In this clinic, students will represent low- and moderate- income clients in a variety of practice areas: primarily immigration, but also including employment, consumer, family, wills and estates, and real estate law. This clinic introduces students to practice specialties that are common to small private practices and public interest/legal services programs, with the goals of: 1) exposing students to a wide range of public interest practice areas; 2) helping students develop their capacity quickly to build expertise in new fields; 3) exploring how lawyers can establish and maintain general and/or small practices in economically sustainable ways; 4) analyzing how public and private lawyers, working together, can provide enhanced legal services to poor and moderate-income people and communities; 5) building skills of law practice and professionalism; and 6) introducing students to our justice system, including the impact of income, race, and gender on access to justice. There will be a once-weekly seminar-style class (Tuesdays from 3:10-5:00 p.m.). In addition, students will meet with the professor each week, either individually or in teams, to discuss ongoing client matters. Students will also work with outside supervisors who are, themselves, engaged in solo or small firm practice. Studentsí grades will be based on the quality of their work, their professionalism (e.g., attention to ethical responsibilities; communication with and commitment to supervisors, colleagues, and clients; and compliance with deadlines); effort; improvement; initiative and resourcefulness; and willingness and ability to support their colleagues. This clinic will satisfy the Cardin Requirement.
Students who enroll in this course are required to attend a one day (9:00 am to 5:00 pm) Law Practice Orientation Program the Saturday before the first day of the semester in which the course begins.

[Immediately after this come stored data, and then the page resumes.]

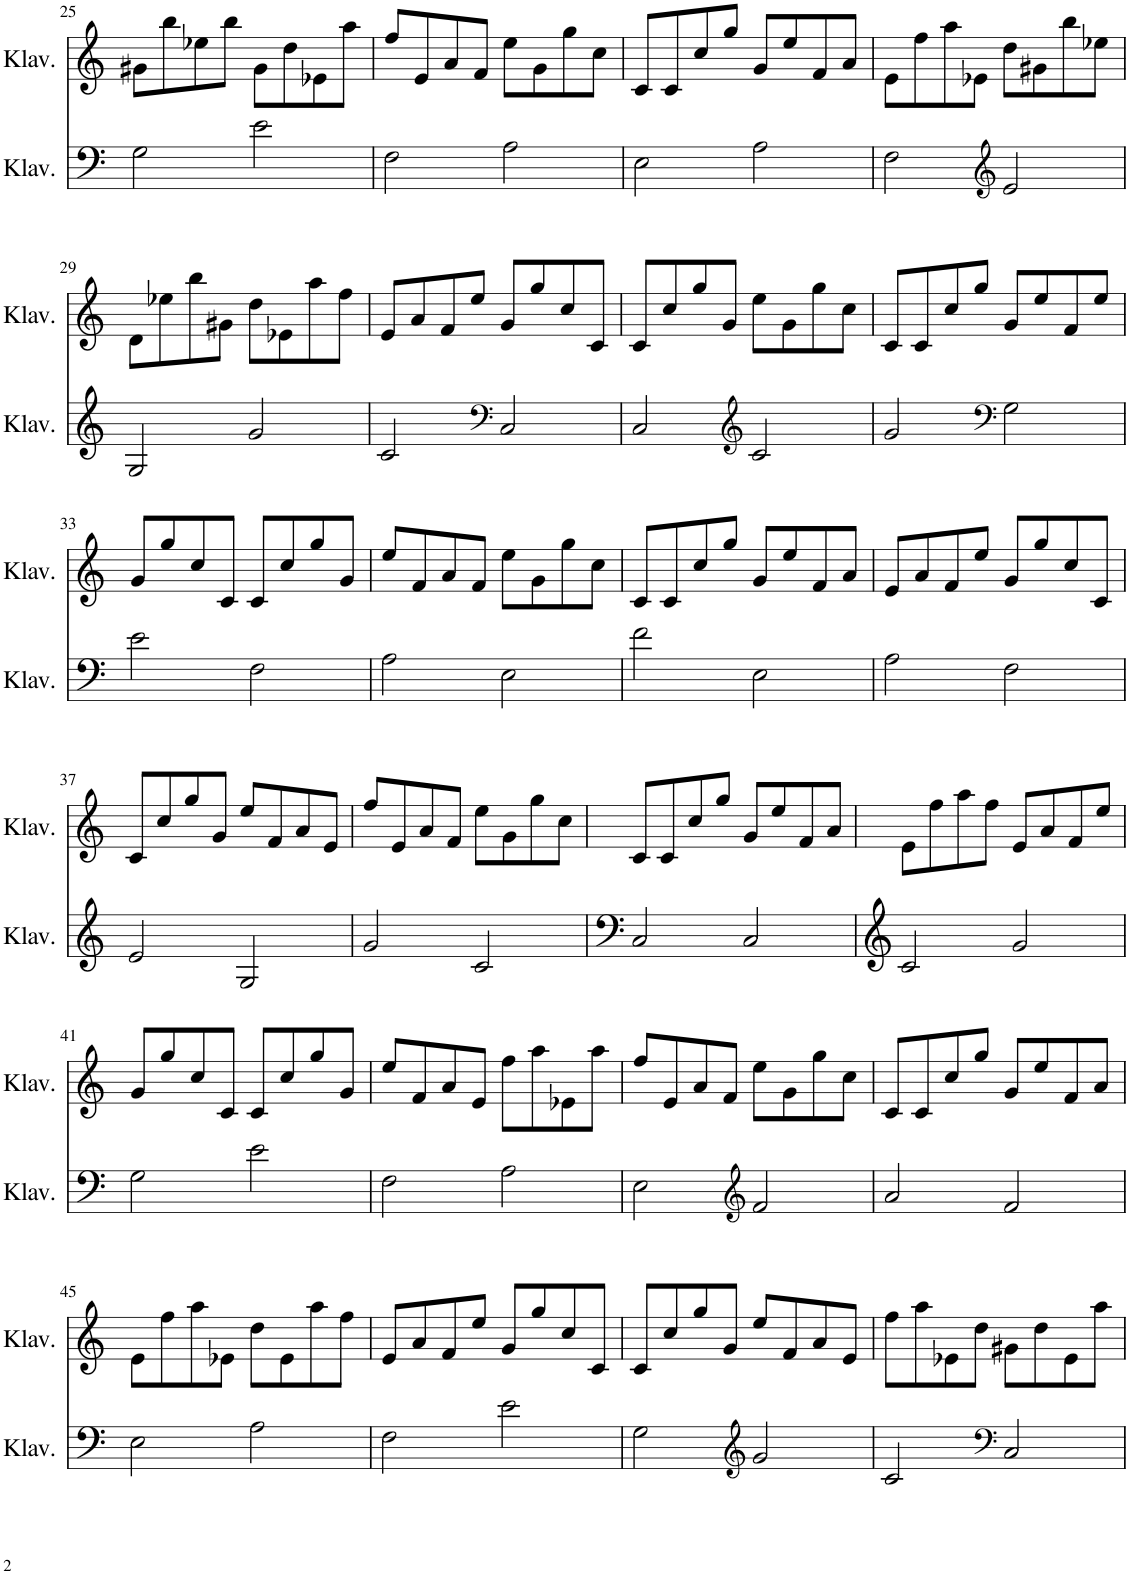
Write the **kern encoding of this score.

**kern	**kern
*part2	*part1
*staff2	*staff1
*I"Klavier	*I"Klavier
*I'Klav.	*I'Klav.
!!LO:PB:g=z
*clefF4	*clefG2
*k[]	*k[]
*M4/4	*M4/4
=25	=25
2G\	8g#X\L
.	8bb\
.	8ee-X\
.	8bb\J
2e\	8g#\L
.	8dd\
.	8e-X\
.	8aa\J
=26	=26
2F\	8ff/L
.	8e/
.	8a/
.	8f/J
2A\	8ee\L
.	8g\
.	8gg\
.	8cc\J
=27	=27
2E\	8c/L
.	8c/
.	8cc/
.	8gg/J
2A\	8g/L
.	8ee/
.	8f/
.	8a/J
=28	=28
2F\	8e\L
.	8ff\
.	8aa\
.	8e-X\J
*clefG2	*
2e/	8dd\L
.	8g#X\
.	8bb\
.	8ee-X\J
!!LO:LB:g=z
=29	=29
2G/	8d\L
.	8ee-X\
.	8bb\
.	8g#X\J
2g/	8dd\L
.	8e-X\
.	8aa\
.	8ff\J
=30	=30
2c/	8e/L
.	8a/
.	8f/
.	8ee/J
*clefF4	*
2C/	8g/L
.	8gg/
.	8cc/
.	8c/J
=31	=31
2C/	8c/L
.	8cc/
.	8gg/
.	8g/J
*clefG2	*
2c/	8ee\L
.	8g\
.	8gg\
.	8cc\J
=32	=32
2g/	8c/L
.	8c/
.	8cc/
.	8gg/J
*clefF4	*
2G\	8g/L
.	8ee/
.	8f/
.	8ee/J
!!LO:LB:g=z
=33	=33
2e\	8g/L
.	8gg/
.	8cc/
.	8c/J
2F\	8c/L
.	8cc/
.	8gg/
.	8g/J
=34	=34
2A\	8ee/L
.	8f/
.	8a/
.	8f/J
2E\	8ee\L
.	8g\
.	8gg\
.	8cc\J
=35	=35
2f\	8c/L
.	8c/
.	8cc/
.	8gg/J
2E\	8g/L
.	8ee/
.	8f/
.	8a/J
=36	=36
2A\	8e/L
.	8a/
.	8f/
.	8ee/J
2F\	8g/L
.	8gg/
.	8cc/
.	8c/J
!!LO:LB:g=z
=37	=37
2e/	8c/L
.	8cc/
.	8gg/
.	8g/J
2G/	8ee/L
.	8f/
.	8a/
.	8e/J
=38	=38
2g/	8ff/L
.	8e/
.	8a/
.	8f/J
2c/	8ee\L
.	8g\
.	8gg\
.	8cc\J
=39	=39
2C/	8c/L
.	8c/
.	8cc/
.	8gg/J
2C/	8g/L
.	8ee/
.	8f/
.	8a/J
=40	=40
2c/	8e\L
.	8ff\
.	8aa\
.	8ff\J
2g/	8e/L
.	8a/
.	8f/
.	8ee/J
!!LO:LB:g=z
=41	=41
2G\	8g/L
.	8gg/
.	8cc/
.	8c/J
2e\	8c/L
.	8cc/
.	8gg/
.	8g/J
=42	=42
2F\	8ee/L
.	8f/
.	8a/
.	8e/J
2A\	8ff\L
.	8aa\
.	8e-X\
.	8aa\J
=43	=43
2E\	8ff/L
.	8e/
.	8a/
.	8f/J
*clefG2	*
2f/	8ee\L
.	8g\
.	8gg\
.	8cc\J
=44	=44
2a/	8c/L
.	8c/
.	8cc/
.	8gg/J
2f/	8g/L
.	8ee/
.	8f/
.	8a/J
!!LO:LB:g=z
=45	=45
2E\	8e\L
.	8ff\
.	8aa\
.	8e-X\J
2A\	8dd\L
.	8e-\
.	8aa\
.	8ff\J
=46	=46
2F\	8e/L
.	8a/
.	8f/
.	8ee/J
2e\	8g/L
.	8gg/
.	8cc/
.	8c/J
=47	=47
2G\	8c/L
.	8cc/
.	8gg/
.	8g/J
*clefG2	*
2g/	8ee/L
.	8f/
.	8a/
.	8e/J
=48	=48
2c/	8ff\L
.	8aa\
.	8e-X\
.	8dd\J
*clefF4	*
2C/	8g#X\L
.	8dd\
.	8e-\
.	8aa\J
=	=
*-	*-
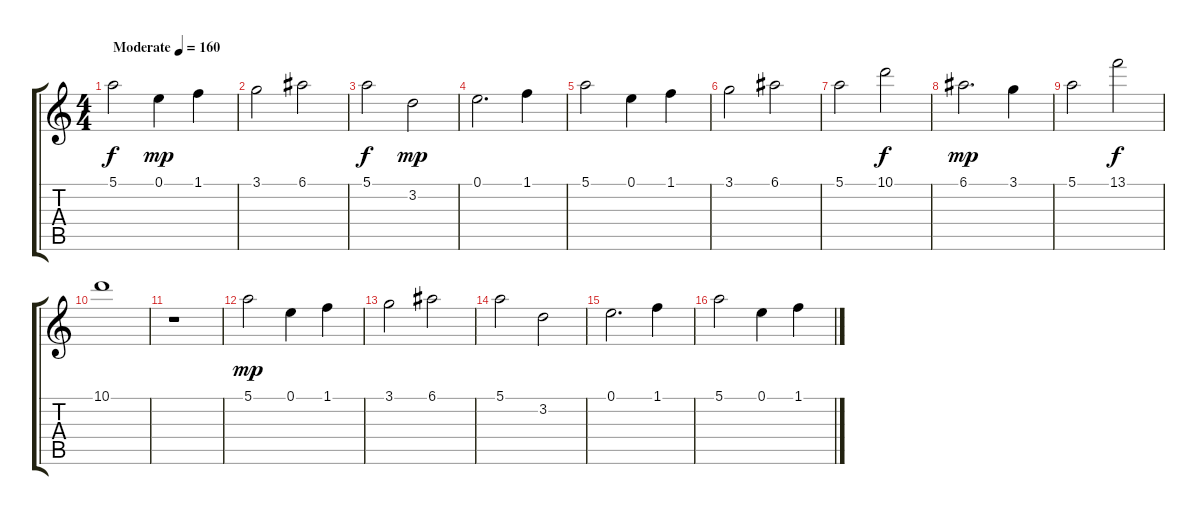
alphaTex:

\track "" {instrument acousticguitarsteel}
\staff {score tabs}
\tuning (E4 B3 G3 D3 A2 E2) {hide}
\ts (4 4)
\tempo (160 "Moderate")
\clef g2
\ks c
5.1.2{dy f instrument acousticguitarsteel} 0.1.4{dy mp} 1.1.4 |
3.1.2 6.1.2 |
5.1.2{dy f} 3.2.2{dy mp} |
0.1.2{d} 1.1.4 |
5.1.2 0.1.4 1.1.4 |
3.1.2 6.1.2 |
5.1.2 10.1.2{dy f} |
6.1.2{d dy mp} 3.1.4 |
5.1.2 13.1.2{dy f} |
10.1.1 |
r.1 |
5.1.2{dy mp} 0.1.4 1.1.4 |
3.1.2 6.1.2 |
5.1.2 3.2.2 |
0.1.2{d} 1.1.4 |
5.1.2 0.1.4 1.1.4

Summer General Practice Clinic
The Summer General Practice Clinic offers unique opportunities for students to acquire a variety of clinical experiences. Unlike the typical clinical experience in which students concentrate in one area of clinical practice for one or two semesters, summer clinic students have the opportunity to practice in several areas. A primary goal of summer clinic is to maintain continuity of service to current clients. In addition, students will assume responsibility for new, primarily criminal, cases. For the first three weeks there will be daily sessions designed to cover a broad range of general legal practice techniques, case management and justice system issues. Special topics may include forensic mental health, juvenile justice, alternative justice models. For the remainder of the session there will be two class sessions per week, one of which will be spent primarily doing case conferencing and presentations. There also will be a focus on some unique features of Baltimore City and its history for the purposes of enhancing student knowledge about the communities in which they will practice. Summer Clinic is offered to second and third year day, and third and fourth year evening students. Summer clinic lasts 10 weeks. Students are expected to spend on average 40 hours per week in clinic. This approximates the time that students spend in clinic during typical 14 week long Fall or Spring semester, that is, approximately 400 hours per semester. Students may take vacation following the completion of Summer Clinic which is August 13.
Students who enroll in this course are required to attend a daylong (9:00 am to 5:00 pm) Law Practice Orientation Program on the first day of the summer session.
|545D (CRN: 61152) Credits: 6|
Bellido de Luna; Maddox; Dixon; Pinard.
Summer, 2014 (Day).
.1 opening. (Limit 14). Faculty permission required to add or drop.